[Opening Study material section]

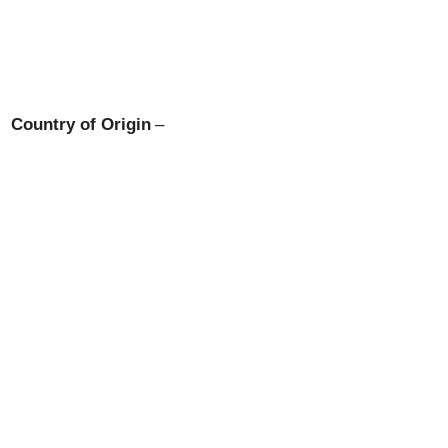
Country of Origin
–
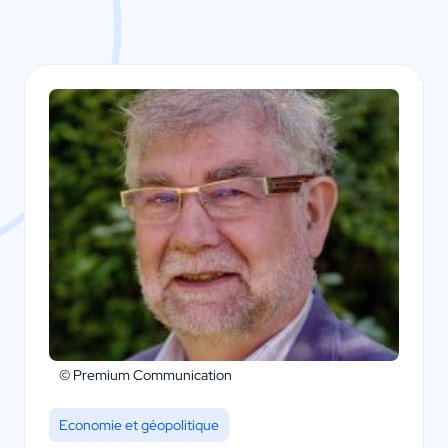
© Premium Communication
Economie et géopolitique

[Closing Study material section]
[Opening Study material section]

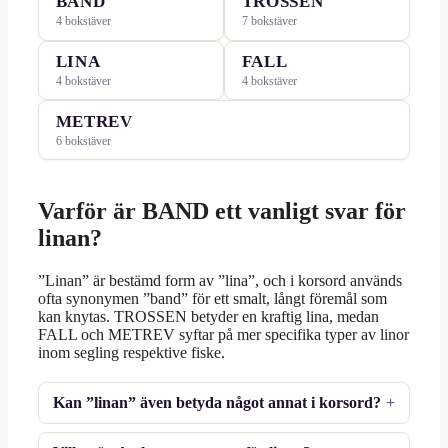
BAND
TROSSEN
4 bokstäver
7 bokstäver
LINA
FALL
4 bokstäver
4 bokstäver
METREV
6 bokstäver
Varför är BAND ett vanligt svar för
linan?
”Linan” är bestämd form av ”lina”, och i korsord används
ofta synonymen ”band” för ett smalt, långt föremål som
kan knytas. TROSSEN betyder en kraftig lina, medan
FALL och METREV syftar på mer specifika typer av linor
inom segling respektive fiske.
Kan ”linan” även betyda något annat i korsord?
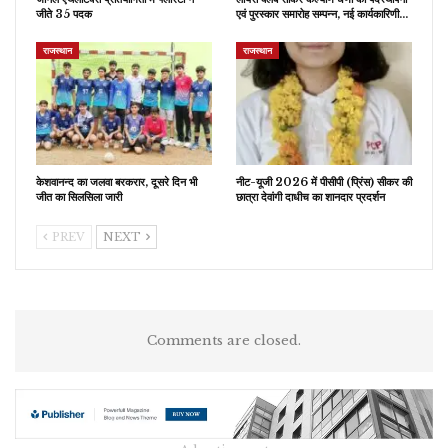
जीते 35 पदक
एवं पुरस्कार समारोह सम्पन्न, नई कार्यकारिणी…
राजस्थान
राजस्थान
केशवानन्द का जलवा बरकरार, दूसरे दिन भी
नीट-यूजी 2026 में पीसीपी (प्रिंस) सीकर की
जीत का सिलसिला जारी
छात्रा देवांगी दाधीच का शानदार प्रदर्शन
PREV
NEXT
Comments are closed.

[Closing Study material section]
[Opening Study material section]

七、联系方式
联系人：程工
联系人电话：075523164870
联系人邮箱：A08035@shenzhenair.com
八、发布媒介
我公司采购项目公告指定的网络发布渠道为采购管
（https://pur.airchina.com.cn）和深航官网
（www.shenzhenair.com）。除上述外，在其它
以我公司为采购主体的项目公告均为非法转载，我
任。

[Closing Study material section]

Job
The reply should hold the entries above from the line with "Country of Origin" to the line with "Economie et géopolitique", duplicated exactly, pictures excluded.

Problem solution
Country of Origin
–
© Premium Communication
Economie et géopolitique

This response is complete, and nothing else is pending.